Ramokate is quick to point to the long predicted recovery in global copper prices by 2018, which recently saw a 20% spike due to demand in China, the world's second biggest economy. He said already there are signs of recovery in copper/ nickel prices, which brings hope for the operation of at least the profitable shafts at the mine. Before the Tuesday briefing the liquidator is said to have cut BCL workers who were retained to assist in the winding up and liquidation process. But some insiders allege that BCL asset are being looted as some of the employees managed properties which have not been reconciled in the inventory held by the liquidator. They give examples of exploration licences in Kgalagadi region acquired under the failed Polaris II strategy, through which some diamond discoveries were made. There is growing tension between government and BMWU after the latter took a decision to decampaign the ruling Botswana Democratic Party (BDP) politicians in upcoming elections in protest for the closure of BCL, which left almost 6 000 workers jobless. Dixon-Warren announced on Tuesday that he will on February 07 recommend that BCL Mine –Botswana's largest copper and nickel producer – be placed under final liquidation and wound down.
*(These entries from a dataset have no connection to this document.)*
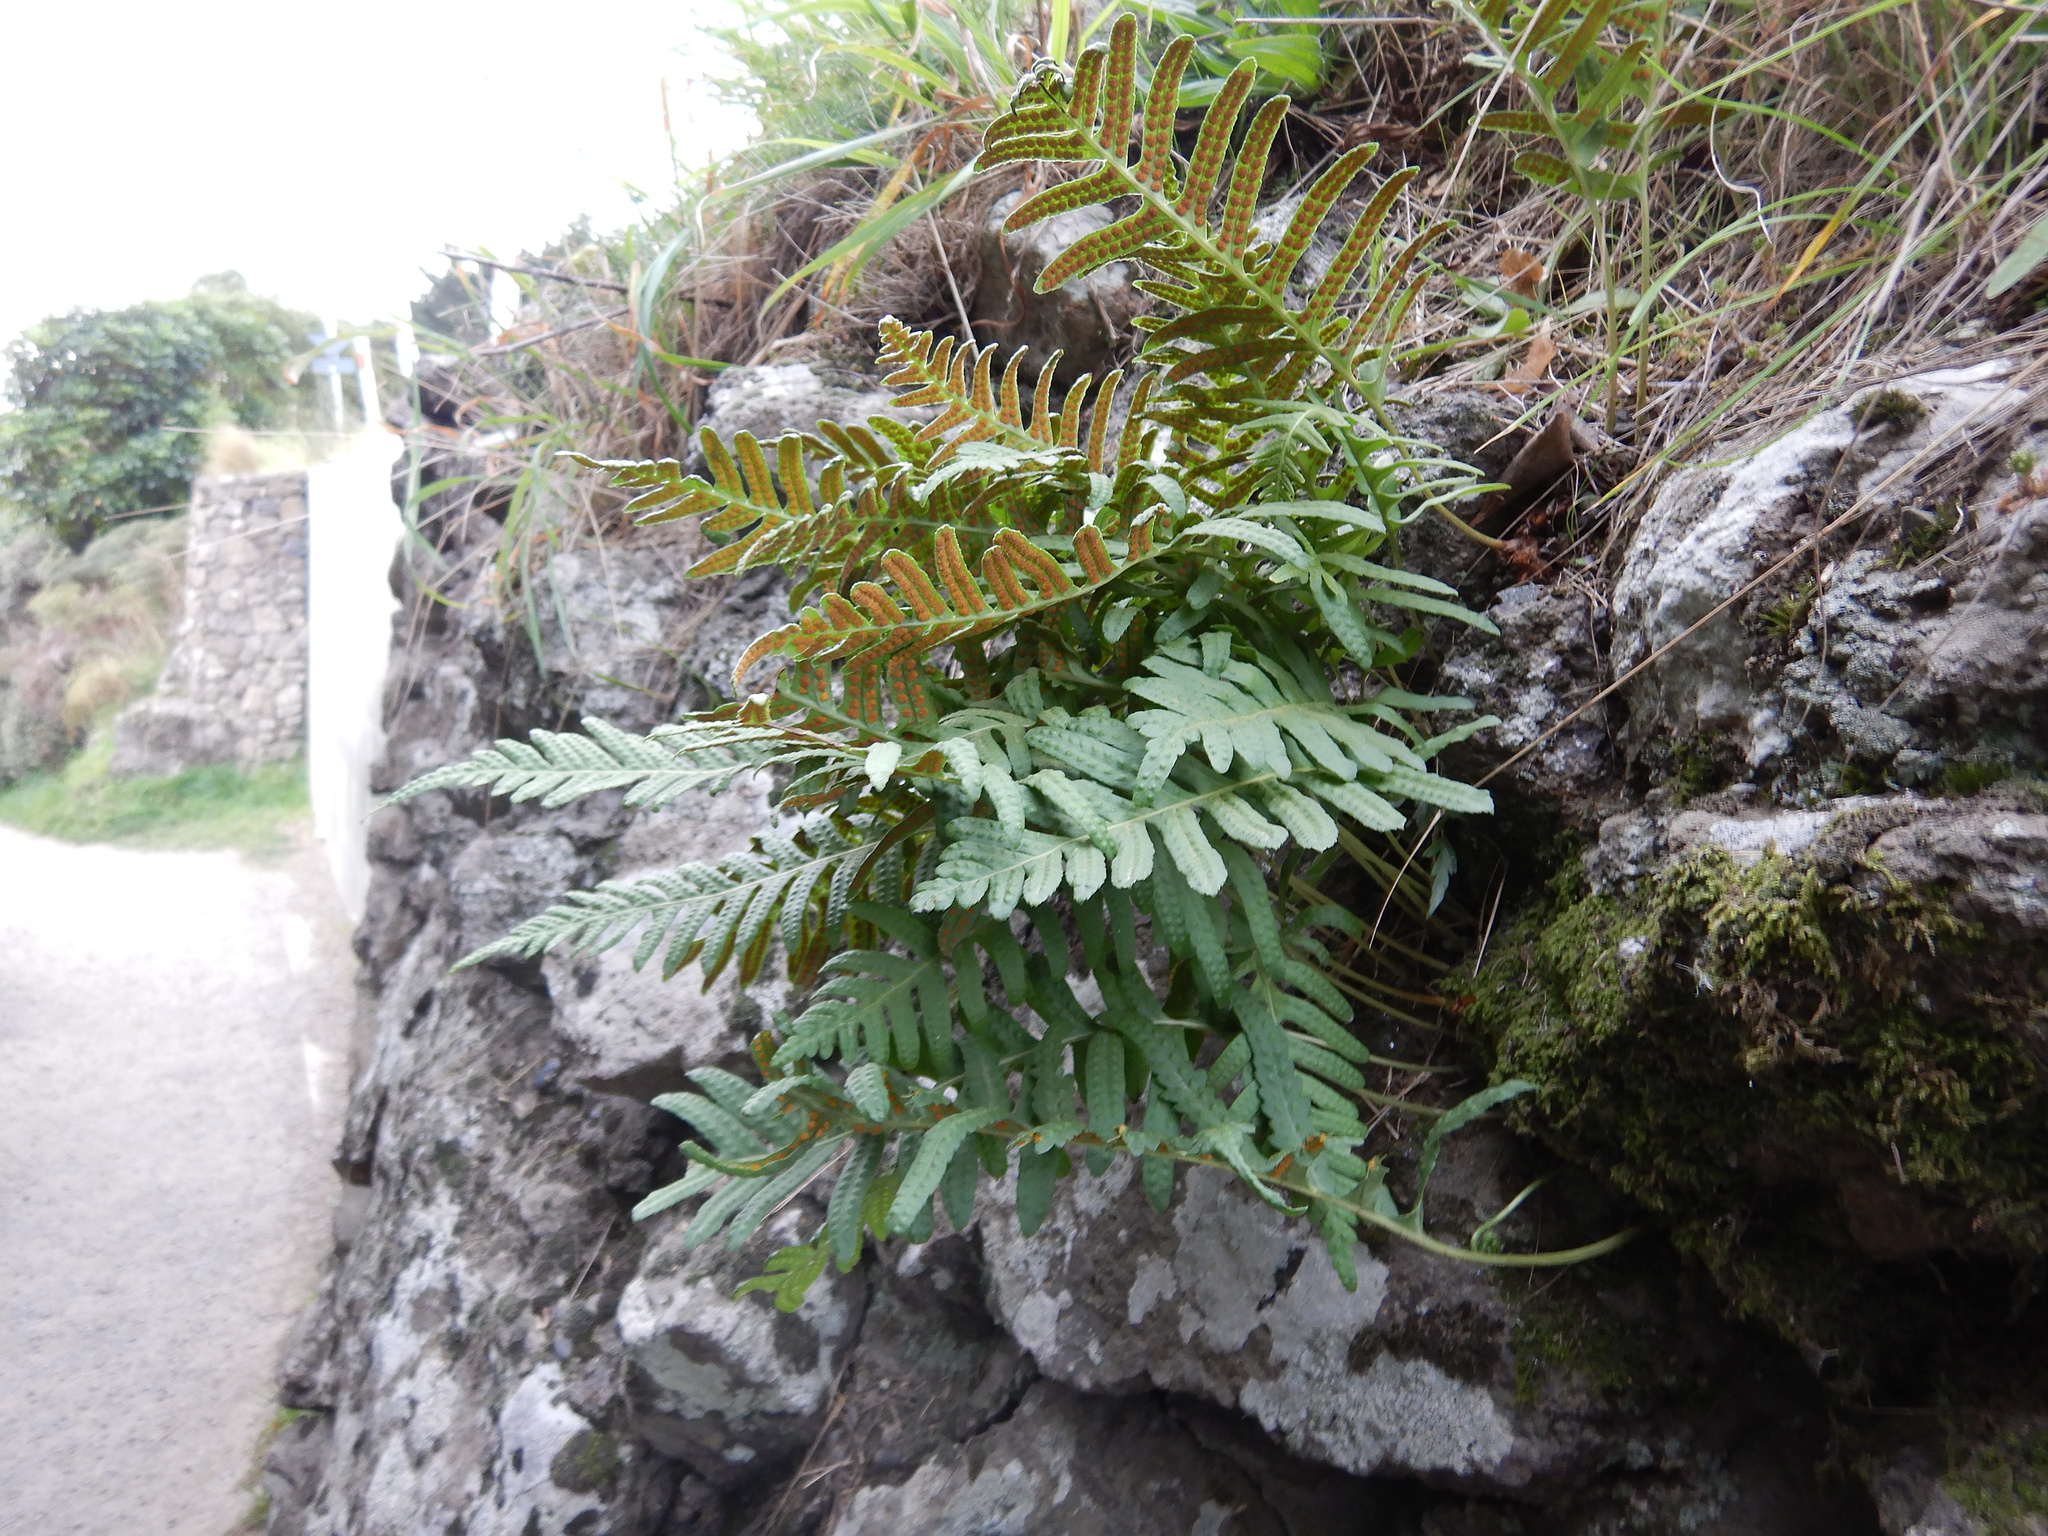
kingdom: Plantae
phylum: Tracheophyta
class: Polypodiopsida
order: Polypodiales
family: Polypodiaceae
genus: Polypodium
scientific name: Polypodium vulgare
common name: Common polypody
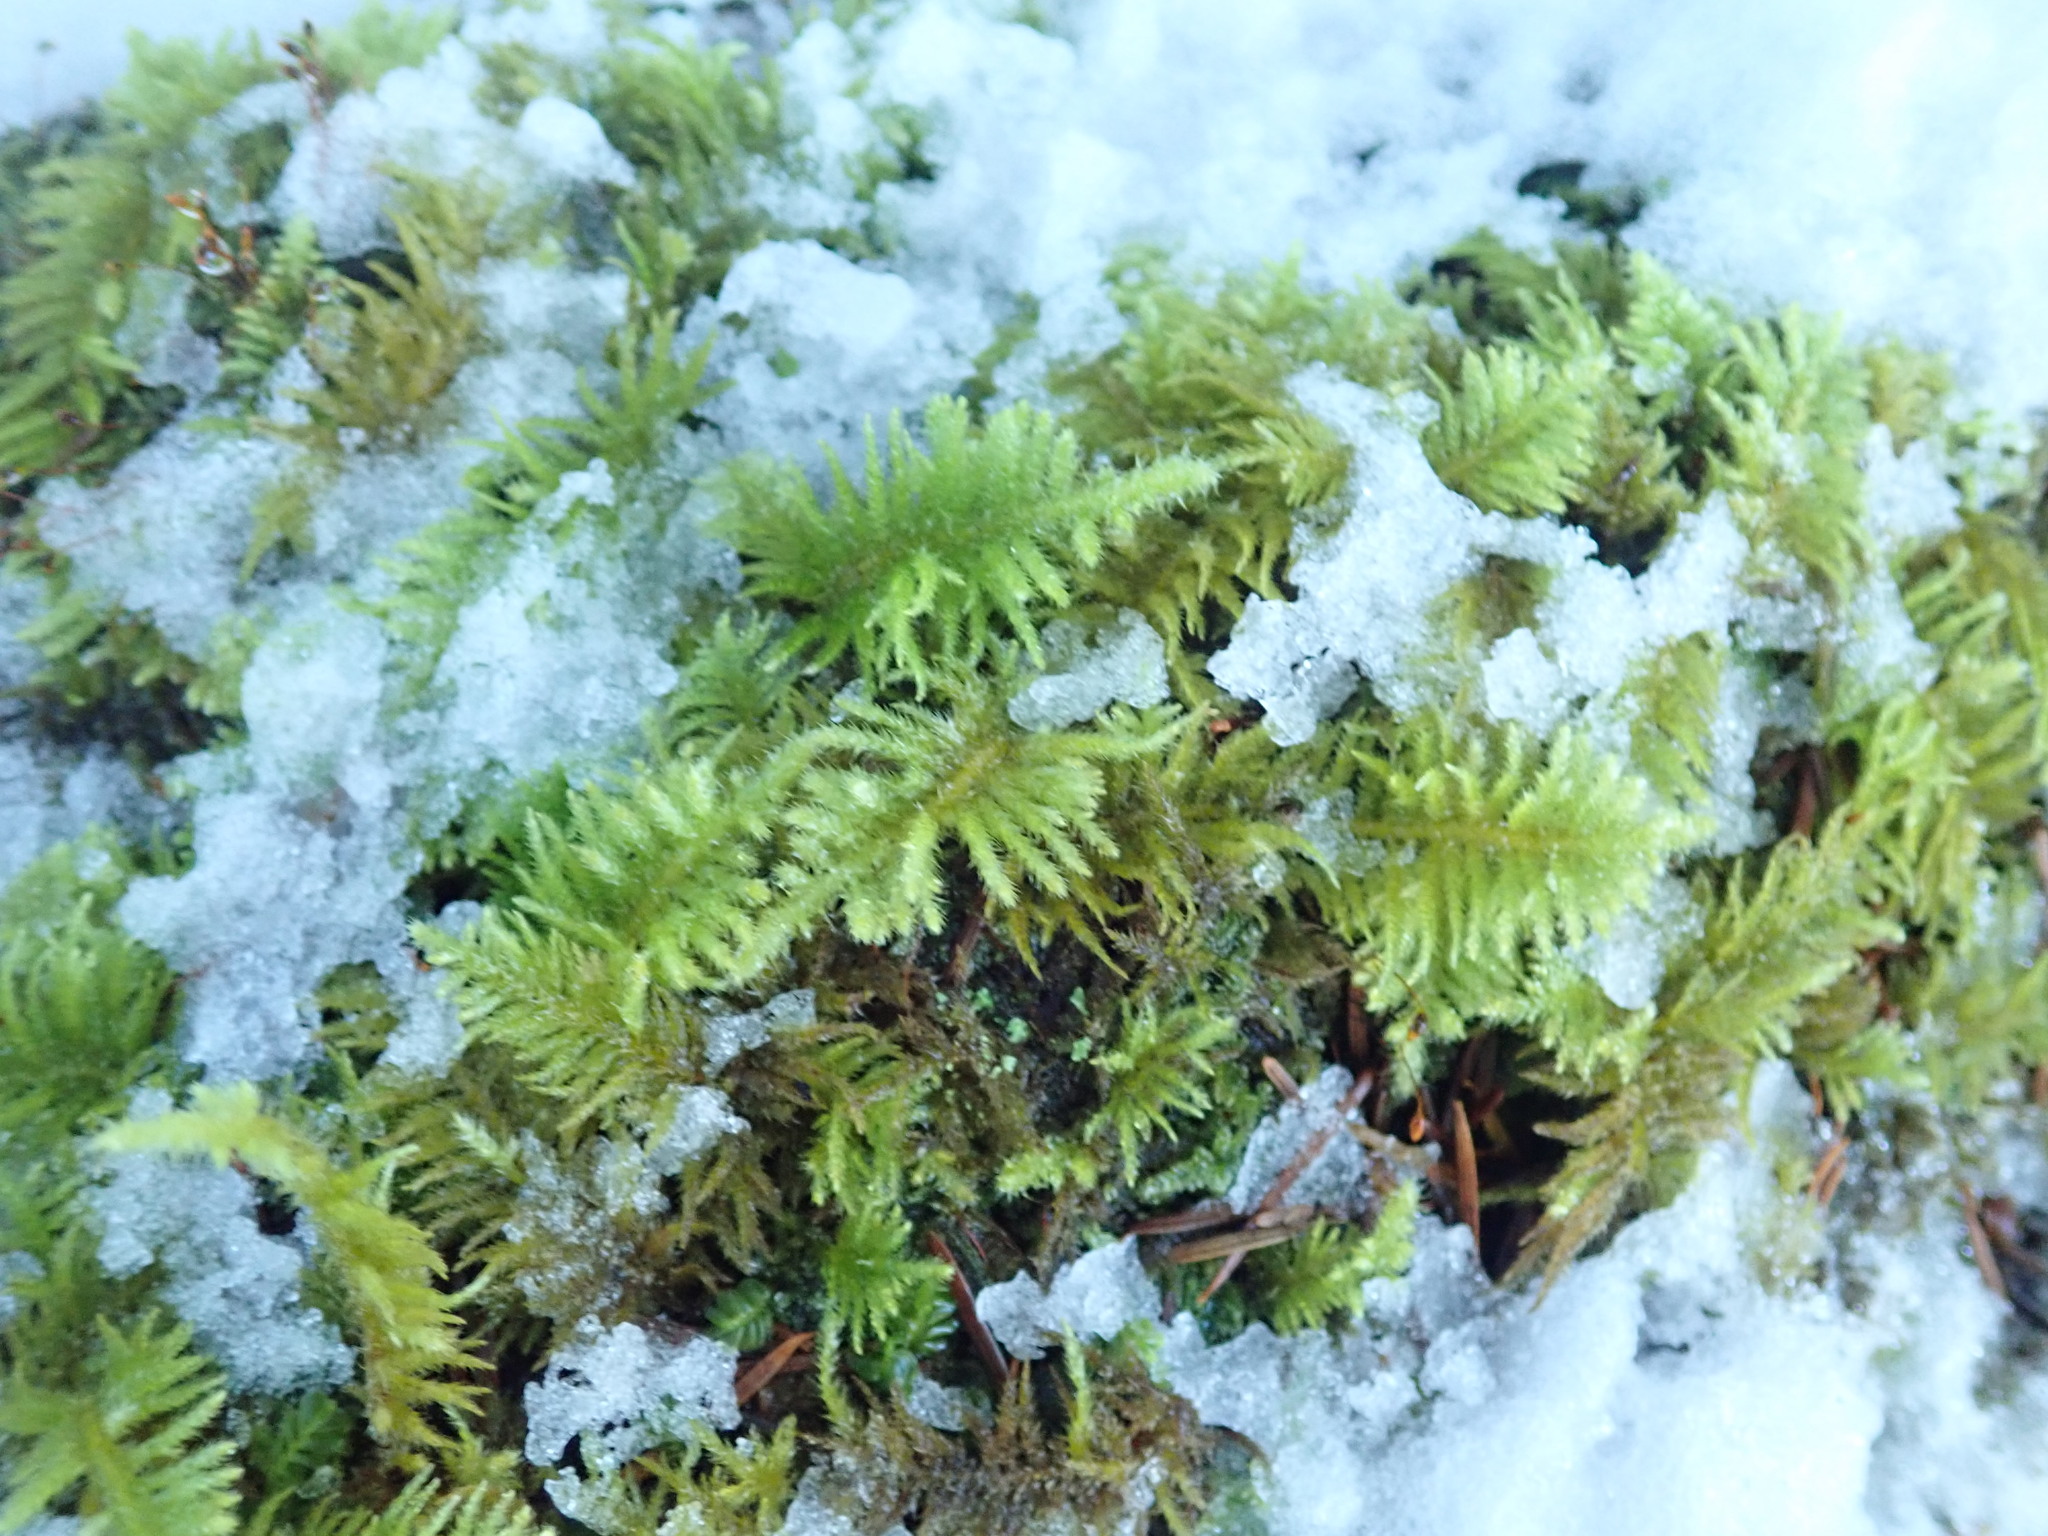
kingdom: Plantae
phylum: Bryophyta
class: Bryopsida
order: Hypnales
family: Brachytheciaceae
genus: Kindbergia
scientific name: Kindbergia oregana
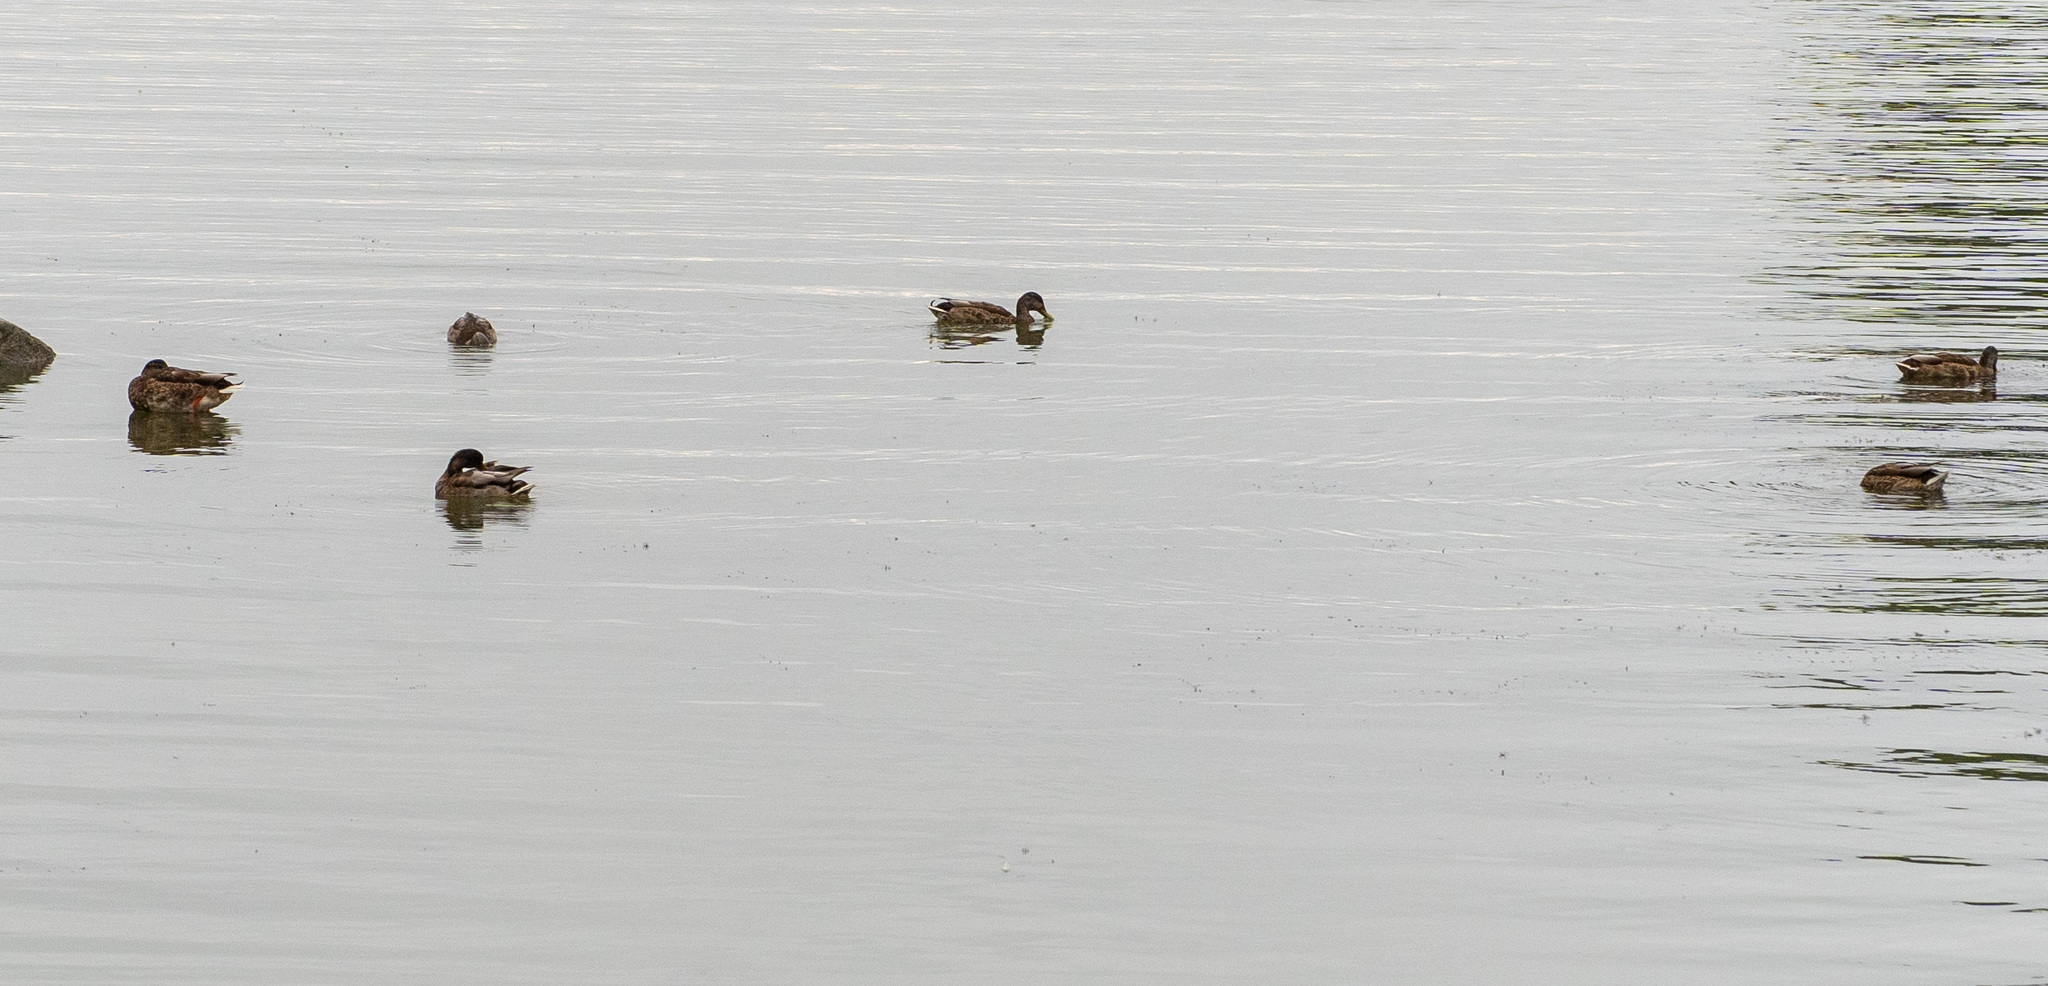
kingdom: Animalia
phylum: Chordata
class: Aves
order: Anseriformes
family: Anatidae
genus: Anas
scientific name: Anas platyrhynchos
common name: Mallard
BCL owes creditors, including suppliers and banks, about $85 million and the government said in October that it could not afford the roughly $720 million needed to keep BCL running. The company was placed under provisional liquidation last October, with global accounting firm KPMG appointed as liquidator. At the time, Mineral Resources Minister Sadique Kebonang said: "The liquidator is the one who will make a decision to either shut it down or restructure the operations." Dixon-Warren said that three of the state-owned company's subsidiaries were insolvent and that there were no resources available to finance operations. "There has been interest in the assets of the three companies from a number of parties. The interest has been in some or all of the assets and has been from local and overseas parties," Dixon-Warren said. "However, the expressed interest has not led to any formal offers."